The fiscal dynamics of marriage, home and family at the lowest end of the earning scale are thus not governed by the principle of self-betterment, experts say. "The bravest and most admirable person in Britain today is the working-class man with children who clings to self-provision when it would be far easier to get on the state teat," said David Smith of the Institute of Economic Affairs. "If you look after your children and stay with your partner, you are poor and the kids are debits. If you leave home the state takes over your family and you, alone again, are richer."
In France and other European nations, child-rearing is rewarded by a reduction in the tax burden. In Britain, poor families crumble, male role models are encouraged to depart, and children of broken unions soon lapse into delinquency and social ostracization.
Government is doing everything it can to keep growing numbers of Britain's youth from becoming feckless. It has plans to force young people not in training to stay in school until they are 18, but for many, this is shutting the stable door after the horse has bolted. The Conservatives say it is the decline of the family unit, the fiscal and practical challenges to good parenting, poor education and the nanny state, that is the root of so many of Britain's social and cultural problems. It remains to be seen whether the Conservatives, when in power, will make the difficult decisions they accuse the current government of ignoring.

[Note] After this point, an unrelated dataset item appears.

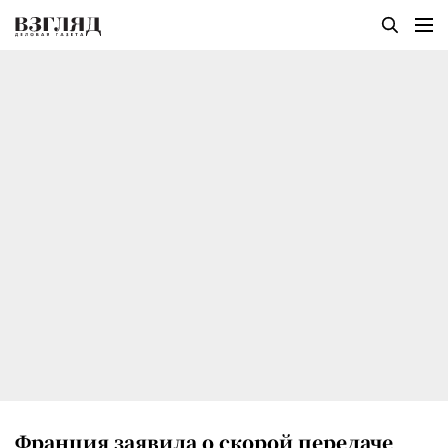
Франция заявила о скорой передаче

W.F. Deedes, at 94 a national icon who still pens a column for the London Daily Telegraph, has participated in public life for over 70 years. Said to be the inspiration behind the fictional and hapless Boot in Evelyn Waugh's Scoop, Lord Deedes has been an MP, a minister, a newspaper editor, a soldier and privy counsellor to the Queen.
"I have never known a time when government exercised more control over every aspect of our lives," he says, pointing to the sheer size of the state and the inroads it has made into "personal liberty, fiscal responsibility and personal responsibility."
"We are, dear boy, on the verge of a permanent change in the national character. It is very sad."
.................
why are we all doing nothing to stop this?
soon i can see welfare collapsing and the country already on it's knees financially and morally being destroyed completely.
The tories bleating what they think causes the decline makes me ask what the hell has even one of them done to stop any of it?
Snouts in the trough while the rest of us keep filling it up.
Can't you smell their fear this week?
Hence they now want to spend only £50 a week without accounting for why instead of the £250 they spend now a week. anyone earns £1000 a month is made to pay taxes yet this scum just pocket this amount for nothing at all tax free.
They have every reason to feel fear they know we are full of rage!
tory. labour. tory. labour.
STOP THIS MERRY-GO-ROUND IT'S TIME FOR A CHANGE.

Anonymous said...

I too left a comment some two hours or so ago. My main point was to challenge the assertion of the author (regarding the BNP) quote ....indeed the country at large regard as, at best, racist and unsavoury and, at worst, downright dangerous unquote. I questioned what research tool had been used to reach this spurious conclusion. My comment closed with a commendation for Donna, as a lady who makes her own judgements and would be an asset to any community.
Needless to say, surprise surprise, it hasn't been published!